本文抜粋 |
....

すっかり夏が終わってしまい少し寂しいけど、これから一番好きな季節がやってくることが嬉しくもある、そんな9月に読んだ漫画の記録です。


ウィッチウォッチ 2巻 / 篠原健太(集英社)

ニコに降りかかる災いの正体は未だはっきりとは分からないけど、今回も沢山笑わせてもらった。お腹の弱いクラスメイトの相談に乗る回と隣町の魔女・宮尾音夢ちゃん登場回が特にお気に入り。このノリのまま進んで行ってほしいなあ。


怪獣8号 4巻 / 松本直也(集英社)

大怪獣vs保科副隊長。応援が来るまで少数で持ち堪える展開って熱くて好きだ。カフカは仲間たちを守る為に自身の正体を明かし、身柄を拘束されてしまったけど、どういう流れで部隊に帰ってくるのか気になるところ。

....

データ抜粋 |
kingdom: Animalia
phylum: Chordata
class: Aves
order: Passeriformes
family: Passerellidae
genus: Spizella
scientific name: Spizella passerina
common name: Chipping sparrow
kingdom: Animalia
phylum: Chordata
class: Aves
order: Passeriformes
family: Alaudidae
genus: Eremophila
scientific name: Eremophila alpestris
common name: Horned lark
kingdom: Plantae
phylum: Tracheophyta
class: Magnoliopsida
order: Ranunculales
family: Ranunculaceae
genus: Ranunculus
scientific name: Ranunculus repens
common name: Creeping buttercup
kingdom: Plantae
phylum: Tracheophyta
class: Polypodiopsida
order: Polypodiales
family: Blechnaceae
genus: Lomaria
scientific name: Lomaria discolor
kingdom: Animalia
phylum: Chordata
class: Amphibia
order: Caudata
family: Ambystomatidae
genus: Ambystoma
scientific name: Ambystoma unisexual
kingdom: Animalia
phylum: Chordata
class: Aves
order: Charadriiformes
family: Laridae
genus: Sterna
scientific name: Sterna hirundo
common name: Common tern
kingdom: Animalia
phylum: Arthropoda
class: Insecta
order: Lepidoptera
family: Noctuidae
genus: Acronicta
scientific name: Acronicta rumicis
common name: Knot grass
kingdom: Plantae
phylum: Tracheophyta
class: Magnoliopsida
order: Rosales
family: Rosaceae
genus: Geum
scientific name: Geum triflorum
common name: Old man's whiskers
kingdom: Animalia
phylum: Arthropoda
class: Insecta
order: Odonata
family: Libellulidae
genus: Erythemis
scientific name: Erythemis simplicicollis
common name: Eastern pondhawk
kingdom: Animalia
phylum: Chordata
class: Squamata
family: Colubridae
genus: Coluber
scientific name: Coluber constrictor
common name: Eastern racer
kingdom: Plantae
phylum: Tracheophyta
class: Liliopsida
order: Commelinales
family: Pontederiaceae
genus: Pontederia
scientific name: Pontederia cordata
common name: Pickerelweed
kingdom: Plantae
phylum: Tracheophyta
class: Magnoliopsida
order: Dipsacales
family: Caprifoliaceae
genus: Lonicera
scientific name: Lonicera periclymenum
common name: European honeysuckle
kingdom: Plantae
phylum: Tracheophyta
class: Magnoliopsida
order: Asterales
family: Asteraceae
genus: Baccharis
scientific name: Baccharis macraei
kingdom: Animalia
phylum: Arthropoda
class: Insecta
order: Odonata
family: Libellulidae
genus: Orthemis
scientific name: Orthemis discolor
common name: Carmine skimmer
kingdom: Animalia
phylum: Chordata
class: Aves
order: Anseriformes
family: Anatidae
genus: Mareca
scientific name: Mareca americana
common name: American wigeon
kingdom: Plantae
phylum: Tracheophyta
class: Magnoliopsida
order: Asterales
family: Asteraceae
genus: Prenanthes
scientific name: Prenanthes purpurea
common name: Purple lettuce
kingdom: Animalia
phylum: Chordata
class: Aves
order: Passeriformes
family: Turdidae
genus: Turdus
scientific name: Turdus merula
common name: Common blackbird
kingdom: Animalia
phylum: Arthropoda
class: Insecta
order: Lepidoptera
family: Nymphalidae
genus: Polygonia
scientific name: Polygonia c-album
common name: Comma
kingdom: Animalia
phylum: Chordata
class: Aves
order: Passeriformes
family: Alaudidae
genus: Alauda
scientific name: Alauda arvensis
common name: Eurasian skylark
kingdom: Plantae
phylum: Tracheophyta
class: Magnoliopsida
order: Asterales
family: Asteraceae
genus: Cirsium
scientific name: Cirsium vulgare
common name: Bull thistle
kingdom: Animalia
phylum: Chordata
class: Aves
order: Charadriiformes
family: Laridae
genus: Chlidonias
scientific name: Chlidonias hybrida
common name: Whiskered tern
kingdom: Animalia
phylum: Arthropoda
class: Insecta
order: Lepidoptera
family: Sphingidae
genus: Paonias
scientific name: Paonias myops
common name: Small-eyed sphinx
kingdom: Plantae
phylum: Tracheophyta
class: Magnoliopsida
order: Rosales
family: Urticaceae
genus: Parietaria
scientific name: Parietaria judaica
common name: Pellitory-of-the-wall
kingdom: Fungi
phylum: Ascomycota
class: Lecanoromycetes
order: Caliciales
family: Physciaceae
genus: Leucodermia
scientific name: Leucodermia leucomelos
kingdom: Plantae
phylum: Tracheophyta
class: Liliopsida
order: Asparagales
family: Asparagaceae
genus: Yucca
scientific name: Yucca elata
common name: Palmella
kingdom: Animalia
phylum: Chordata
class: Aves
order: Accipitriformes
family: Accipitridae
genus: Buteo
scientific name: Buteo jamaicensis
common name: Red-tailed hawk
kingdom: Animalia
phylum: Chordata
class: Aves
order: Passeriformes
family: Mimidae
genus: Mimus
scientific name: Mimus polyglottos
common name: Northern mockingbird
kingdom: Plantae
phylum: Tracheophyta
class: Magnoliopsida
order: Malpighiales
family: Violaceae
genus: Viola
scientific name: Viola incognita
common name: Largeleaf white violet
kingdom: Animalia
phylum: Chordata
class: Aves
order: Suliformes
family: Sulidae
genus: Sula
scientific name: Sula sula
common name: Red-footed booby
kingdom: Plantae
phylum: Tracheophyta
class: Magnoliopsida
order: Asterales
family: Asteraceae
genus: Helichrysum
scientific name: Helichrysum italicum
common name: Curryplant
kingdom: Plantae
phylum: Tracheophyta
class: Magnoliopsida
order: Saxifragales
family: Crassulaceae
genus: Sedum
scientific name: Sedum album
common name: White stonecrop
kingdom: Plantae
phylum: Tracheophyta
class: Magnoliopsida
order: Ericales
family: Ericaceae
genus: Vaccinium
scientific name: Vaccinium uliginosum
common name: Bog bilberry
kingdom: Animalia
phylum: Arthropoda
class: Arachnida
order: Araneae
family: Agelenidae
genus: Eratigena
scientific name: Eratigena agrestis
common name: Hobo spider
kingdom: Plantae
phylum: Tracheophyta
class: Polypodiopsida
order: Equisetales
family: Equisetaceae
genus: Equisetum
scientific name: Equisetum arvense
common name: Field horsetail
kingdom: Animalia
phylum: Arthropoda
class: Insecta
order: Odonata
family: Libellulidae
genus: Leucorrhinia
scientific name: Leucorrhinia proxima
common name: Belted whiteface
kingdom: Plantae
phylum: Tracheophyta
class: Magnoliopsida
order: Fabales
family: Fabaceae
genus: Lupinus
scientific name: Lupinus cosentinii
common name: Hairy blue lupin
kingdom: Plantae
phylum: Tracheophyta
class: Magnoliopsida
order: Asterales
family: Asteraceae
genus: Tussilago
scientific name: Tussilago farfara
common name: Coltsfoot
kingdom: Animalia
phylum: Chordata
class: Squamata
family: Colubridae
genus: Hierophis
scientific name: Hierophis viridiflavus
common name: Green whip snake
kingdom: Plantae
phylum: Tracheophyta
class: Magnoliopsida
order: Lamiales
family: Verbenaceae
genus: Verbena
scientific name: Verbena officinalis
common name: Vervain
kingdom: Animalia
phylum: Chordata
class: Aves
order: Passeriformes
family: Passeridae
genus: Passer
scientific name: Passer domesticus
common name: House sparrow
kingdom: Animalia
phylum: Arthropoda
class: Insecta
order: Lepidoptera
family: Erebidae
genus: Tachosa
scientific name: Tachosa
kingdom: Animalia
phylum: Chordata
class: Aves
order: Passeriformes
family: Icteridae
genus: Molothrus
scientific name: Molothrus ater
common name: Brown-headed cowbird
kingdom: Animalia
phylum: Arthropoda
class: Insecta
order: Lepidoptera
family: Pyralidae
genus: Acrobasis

....

作業内容 | 本文抜粋のうち、作品名と作者を記した行を除く感想の文に名前が登場する人物をすべて挙げてください。 エントリは本文抜粋とは別の出典に由来します。

実行結果 | ニコ、宮尾音夢、保科副隊長、カフカ